## PROBLEM TO WORK ON
Please reproduce every line of the records below, word for word and in the same order.

· · · · ·

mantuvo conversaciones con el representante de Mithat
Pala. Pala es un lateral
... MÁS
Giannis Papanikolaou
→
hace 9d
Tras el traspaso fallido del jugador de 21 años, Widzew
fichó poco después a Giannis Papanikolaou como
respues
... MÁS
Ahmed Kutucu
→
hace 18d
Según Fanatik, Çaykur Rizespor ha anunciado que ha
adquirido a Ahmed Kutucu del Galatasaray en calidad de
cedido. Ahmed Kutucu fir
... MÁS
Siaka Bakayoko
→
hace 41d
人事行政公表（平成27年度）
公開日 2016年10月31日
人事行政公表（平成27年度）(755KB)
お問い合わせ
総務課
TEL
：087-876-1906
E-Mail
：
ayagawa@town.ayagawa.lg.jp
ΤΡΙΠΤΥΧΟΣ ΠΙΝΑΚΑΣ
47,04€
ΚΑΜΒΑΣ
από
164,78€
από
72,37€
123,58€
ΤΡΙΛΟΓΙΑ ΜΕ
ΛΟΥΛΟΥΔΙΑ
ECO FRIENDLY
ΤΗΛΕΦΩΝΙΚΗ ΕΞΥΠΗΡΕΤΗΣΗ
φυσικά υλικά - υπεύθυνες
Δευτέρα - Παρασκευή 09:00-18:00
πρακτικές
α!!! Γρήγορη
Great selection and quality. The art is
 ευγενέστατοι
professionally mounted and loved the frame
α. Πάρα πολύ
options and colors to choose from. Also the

· · · · ·

## SOLUTION FOR THIS PROBLEM
mantuvo conversaciones con el representante de Mithat
Pala. Pala es un lateral
... MÁS
Giannis Papanikolaou
→
hace 9d
Tras el traspaso fallido del jugador de 21 años, Widzew
fichó poco después a Giannis Papanikolaou como
respues
... MÁS
Ahmed Kutucu
→
hace 18d
Según Fanatik, Çaykur Rizespor ha anunciado que ha
adquirido a Ahmed Kutucu del Galatasaray en calidad de
cedido. Ahmed Kutucu fir
... MÁS
Siaka Bakayoko
→
hace 41d
人事行政公表（平成27年度）
公開日 2016年10月31日
人事行政公表（平成27年度）(755KB)
お問い合わせ
総務課
TEL
：087-876-1906
E-Mail
：
ayagawa@town.ayagawa.lg.jp
ΤΡΙΠΤΥΧΟΣ ΠΙΝΑΚΑΣ
47,04€
ΚΑΜΒΑΣ
από
164,78€
από
72,37€
123,58€
ΤΡΙΛΟΓΙΑ ΜΕ
ΛΟΥΛΟΥΔΙΑ
ECO FRIENDLY
ΤΗΛΕΦΩΝΙΚΗ ΕΞΥΠΗΡΕΤΗΣΗ
φυσικά υλικά - υπεύθυνες
Δευτέρα - Παρασκευή 09:00-18:00
πρακτικές
α!!! Γρήγορη
Great selection and quality. The art is
 ευγενέστατοι
professionally mounted and loved the frame
α. Πάρα πολύ
options and colors to choose from. Also the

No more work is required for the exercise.